謁見の後、ティナードが俺に言った言葉は俺を絶望の縁に叩き落とした。
「王子には賢者の塔の貴賓室を用意します。申し訳ありませんが、部屋からの外出は、禁止させていただきます」
「そっ!それはいったいどうしてですか!?」
「警護上の理由です。外出されたら警護が困難になります。それに、ユケイ王子の情報を隠す為にもしばらくは身を隠しておいて頂きたい……」
彼の言葉は、残念ながら筋が通っている。その上カインもウィロットもそれに賛成しているのだから、俺の意見をねじ込む隙間は全く見えなかった。

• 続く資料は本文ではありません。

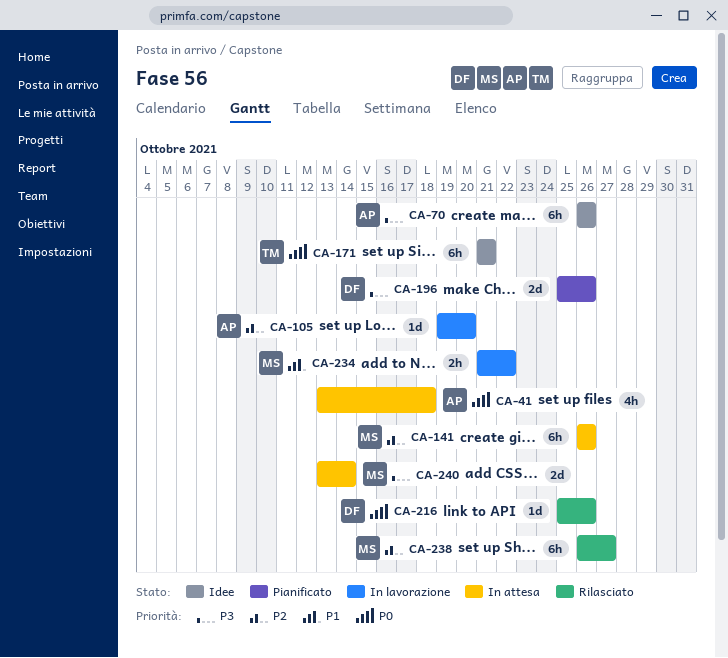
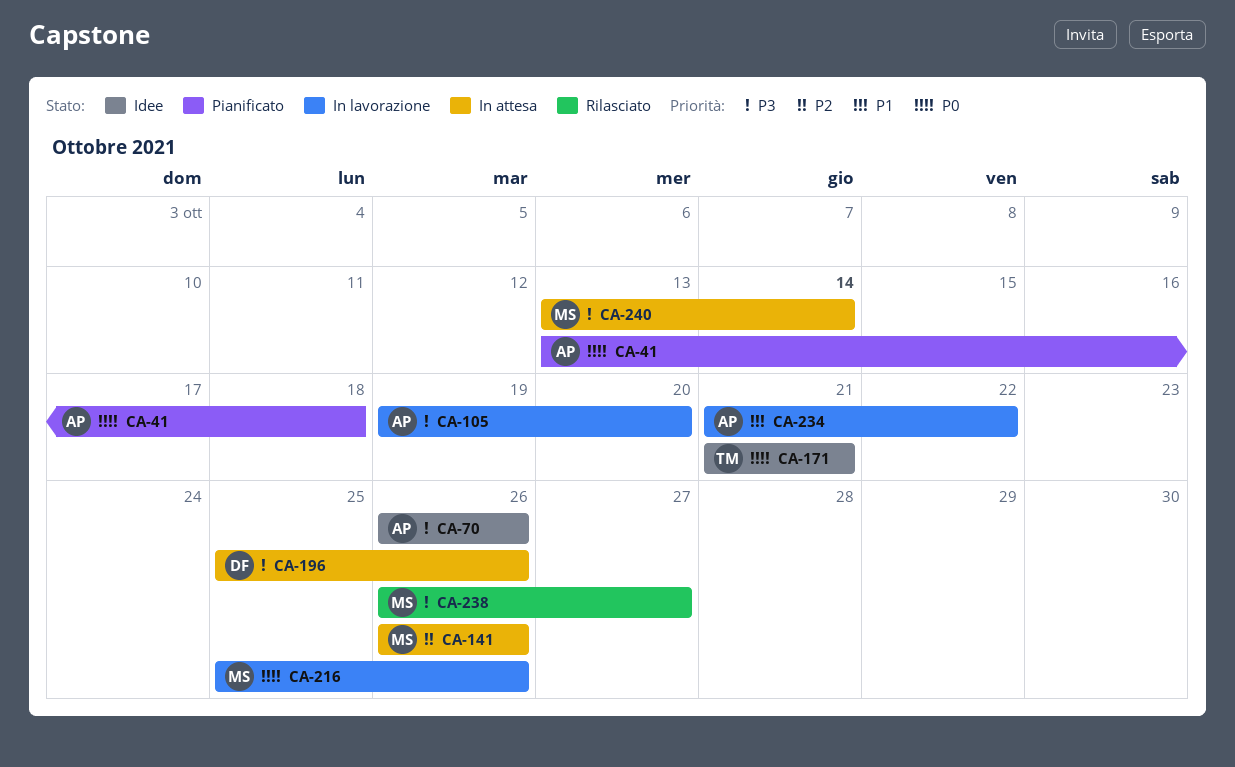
CA-41, status: In attesa -> Pianificato
CA-105, priority: P2 -> P3
CA-196, status: Pianificato -> In attesa
CA-216, status: Rilasciato -> In lavorazione
CA-216, owner: DF -> MS
CA-234, owner: MS -> AP
CA-238, priority: P2 -> P3

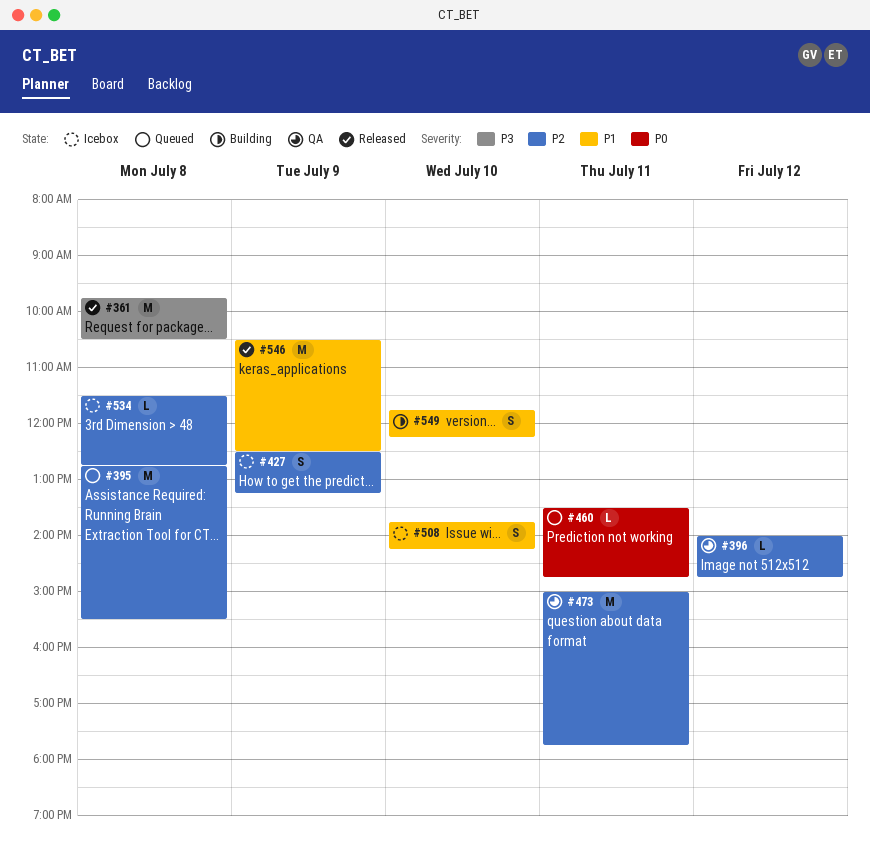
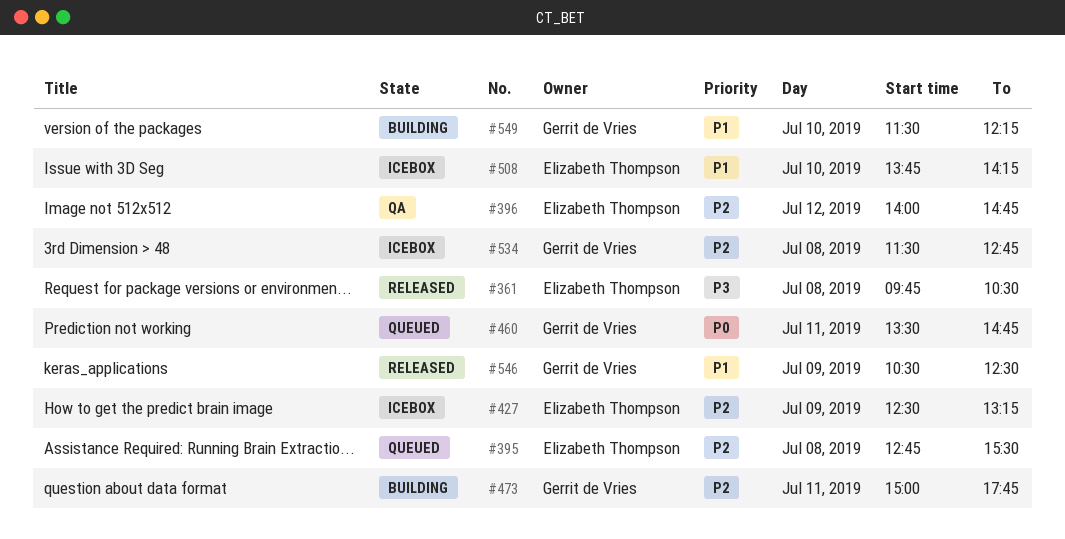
#473, status: QA -> Building
#549, begins: 11:45 -> 11:30

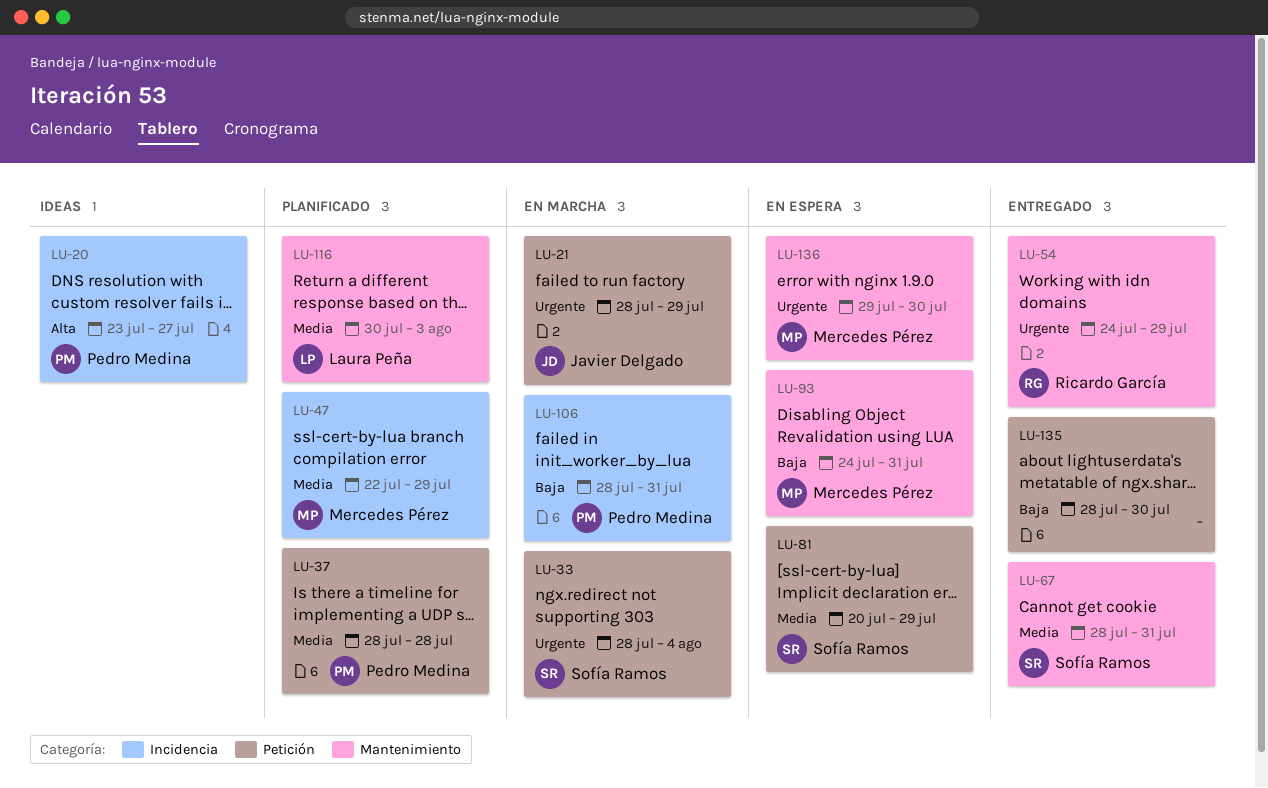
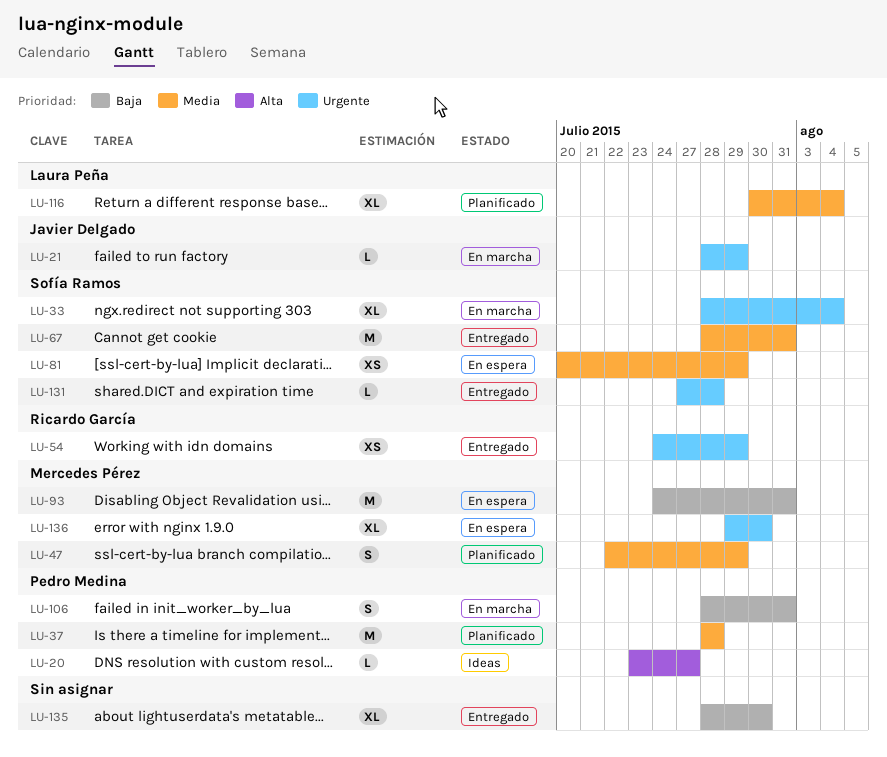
LU-116, due: Aug 3 -> Aug 4
LU-131: none -> present

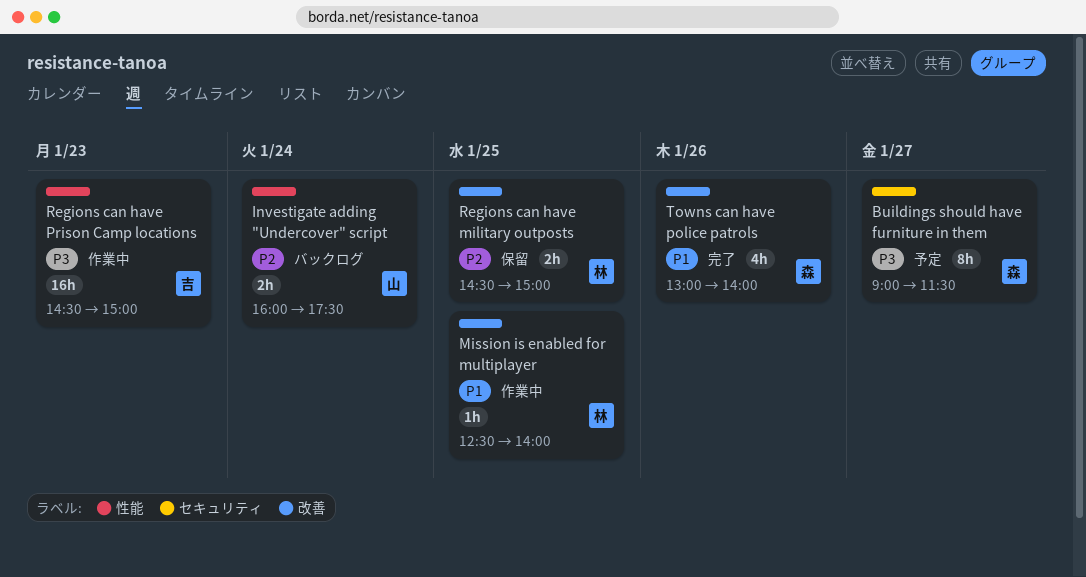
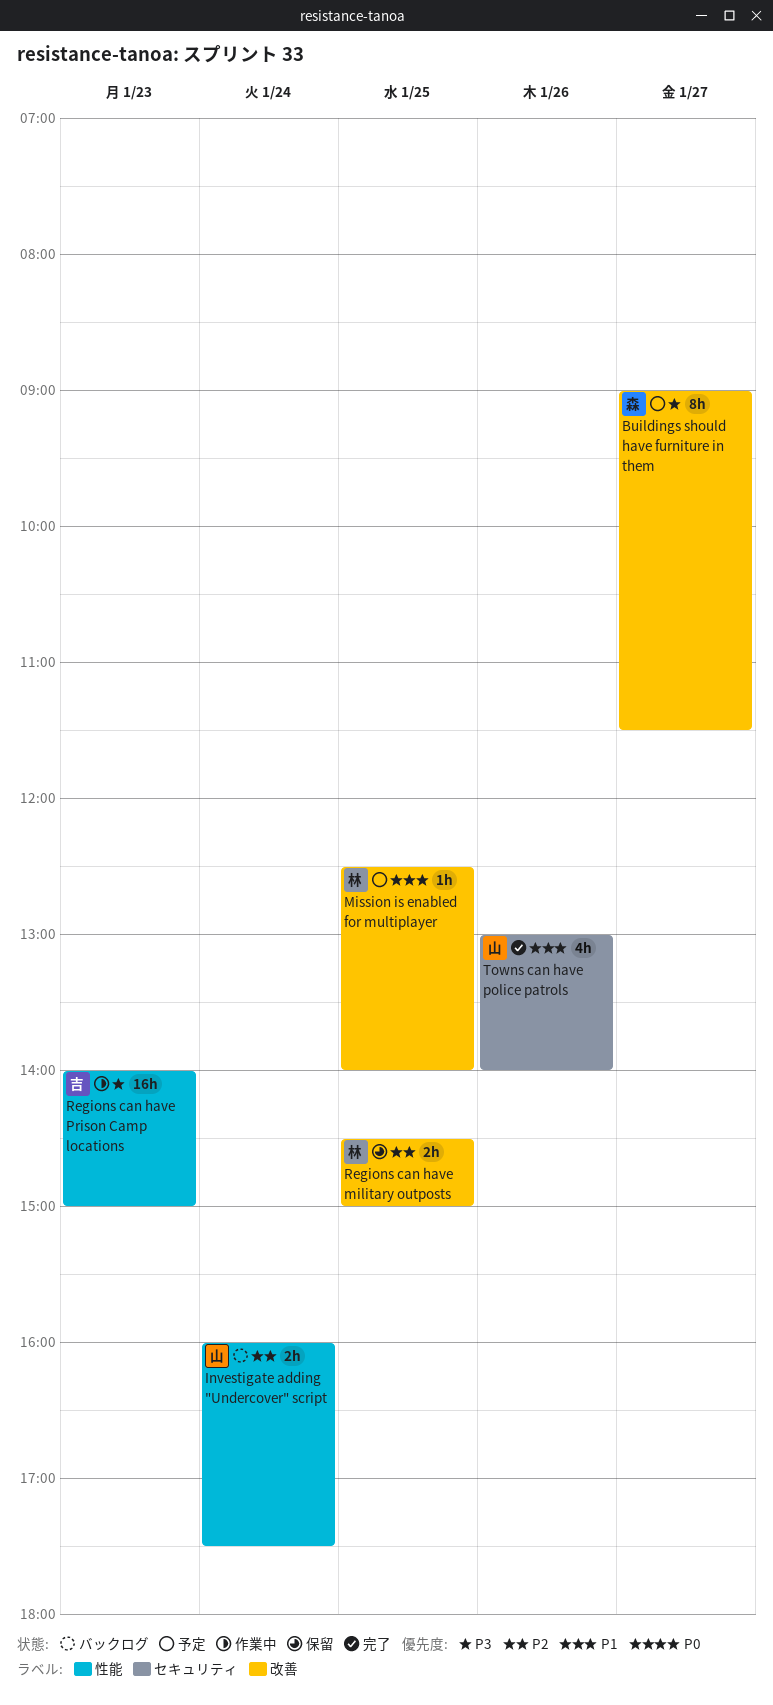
Buildings should have furniture in them, label: セキュリティ -> 改善
Mission is enabled for multiplayer, status: 作業中 -> 予定
Regions can have Prison Camp locations, begins: 14:30 -> 14:00
Towns can have police patrols, owner: 森 -> 山
Towns can have police patrols, label: 改善 -> セキュリティ

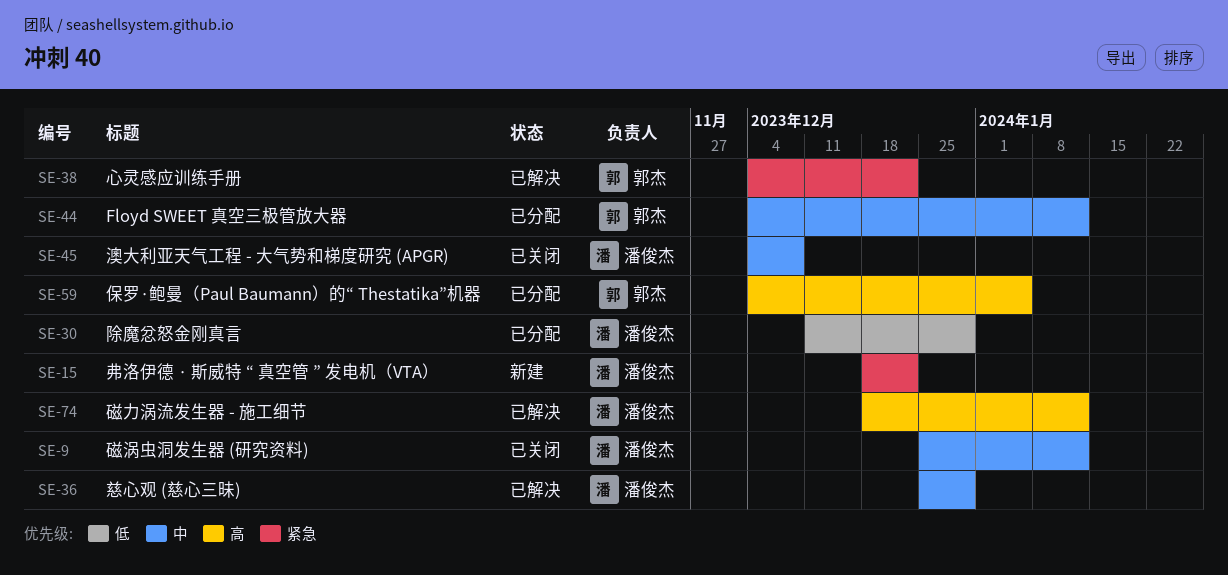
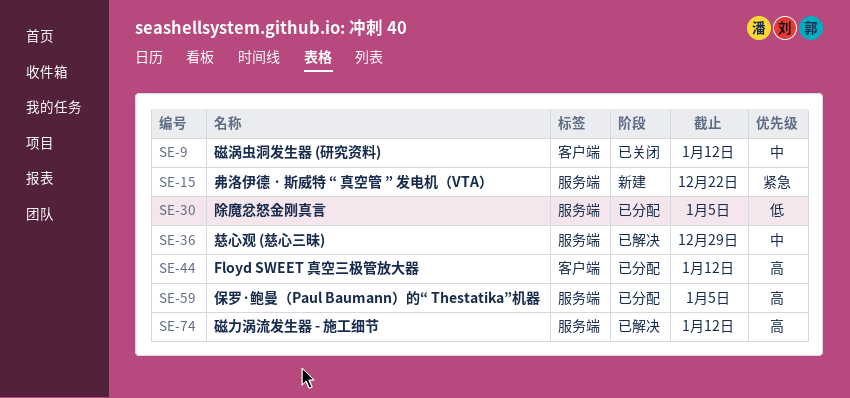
SE-30, due: Dec 29 -> Jan 5
SE-38: present -> none
SE-44, priority: 中 -> 高
SE-45: present -> none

それならせめてもの条件として手に入れたのが、この工房なのだ。
どうせ閉じ込められるなら、退屈で豪華な客室よりも見窄らしくも時間を潰すのに事欠かない工房のほうがいい。
しかしこのままでは、カインにせっかく手に入れた部屋をキャンセルされてしまいそうだ。
「とにかく、部屋はこの部屋で問題ありません。ありがとうございます。えっと……」
「あ、申し訳ございません。わたしは研究員のティファニーと申します。イルクナーゼ様より、王子殿下の助手をするように申し受けました」
「助手ですか?」
「はい。左様にございます」
「……そうですか。わかりました、ティファニーさん。よろしくお願いします」
「いいえ、ティファニーとお呼び下さい」
「えっと……、ティファニー……」
「はい。よろしくお願いします」
ティファニーは表情を変えぬまま、スカートの裾を軽く摘んで小さく会釈をした。
年は俺よりもわずかに上だろうか?落ち着いた雰囲気はあるが、おそらく二十歳を超えたくらいに見える。
賢者の塔の研究員ということは、それなりの才能と身分を持ち合わせた人なのだろう。
時折言葉に棘を感じるのだが、俺たちに何か思うことがあるのだろうか。
「それでは、今後研究の際は必ずわたしが同席させていただくことになります」
要するに彼女は目付け役ということだろう。まあ、わざわざそう宣言してくれているんだ。こそこそとされるよりはよっぽどいい。
「わかりました」
「王子殿下、そのような物言いはおやめ下さい。わたしがイルクナーゼ王子殿下に叱られます」
「あ、ああ、そうか。わかったよ」
「はい。それでは本日はこれで失礼します。不自由なことがありましたらわたしに申し付け下さい。あと、後ほどイルクナーゼ王子殿下がこちらにまいられるそうです」
「えっ!?」
正直それは、真っ先に教えて欲しかった。
そしてティファニーが部屋を立ち去った後、まるでそれを見計らっていたかのようにイルクナーゼが部屋へ現れた。